Conception

Back in the early days, we only had a few elements locked we knew we wanted to play with. Like AC I & II before it, ACIII was to be set at a pivotal time in human history – The American Revolution. This also gave us our location of the North Atlantic coast of America, from which naturally came variable weather like snow and storms, (which we know a lot about here), and the beautiful organic terrain of the forest wilderness.

In order to avoid taking sides in the conflict, our character was to walk the middle line as a Native American, who anyone with even a basic knowledge of history can tell you does not have a happy ending for their culture. When considering the movement style of our new Assassin, his native heritage and the tree-filled American frontier environment informed his character the most.

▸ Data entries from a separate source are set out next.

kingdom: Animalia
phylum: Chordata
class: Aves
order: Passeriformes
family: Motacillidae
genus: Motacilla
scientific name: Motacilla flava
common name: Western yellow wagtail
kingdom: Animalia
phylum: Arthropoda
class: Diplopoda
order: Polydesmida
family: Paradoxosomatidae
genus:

Above is an early concept video using very little new animation, and already we can get a sense of the actions he will be required to perform in his new environment. It also contains part of the diorama we created, (actually less expensive to do with models than in CG), used to sell the location and time period to those outside the team as well as new recruits as our numbers grew.

Target Game Footage

At Ubisoft we always pitch new projects with what we call Target Game Footage, something I agree with as I have always used videos to sell ideas. It’s something we alone as animators have a unique opportunity to do as a video requires no design or programming input if you have a model to animate.

At this point in late 2010, AC: Brotherhood was in full production so with many animators busy finishing up there we grabbed a rabble of misfit animators from various other non-AC projects. This proved effective in bringing new ideas and style to the table, getting our project off to a great start. Below are two excerpts from that initial video highlighting new directions in navigation on varied organic terrain and the brutal combat we wished to take.

Obviously, the project was green-lit. However… the feedback from Paris was that the animation quality was their #1 concern. They said the Assassin was lacking weight and wasn’t grounded enough in the environment – even going so far as to say he “looked like an elf.” As such, I took these criticisms on as my primary motivation – tasking myself to alleviate those concerns.

But I wasn’t ready to admit it was all on the animation. In my eyes, it was also the perception of the model also. I believe every animator should take responsibilty for the characters they are animating to ensure they have the correct dimensions and most of all an interesting silhouette, ( the #2 most important element of the AC brand). To that end, I created the video below to highlight the differences in silhouette between our Assassin and Brotherhood’s Ezio, who by now was covered in armour. Not only was our Assassin overly thin, but his arms were forming uninteresting tubes and his legs were unflatteringly always visible – all combining to affect the volume of the character.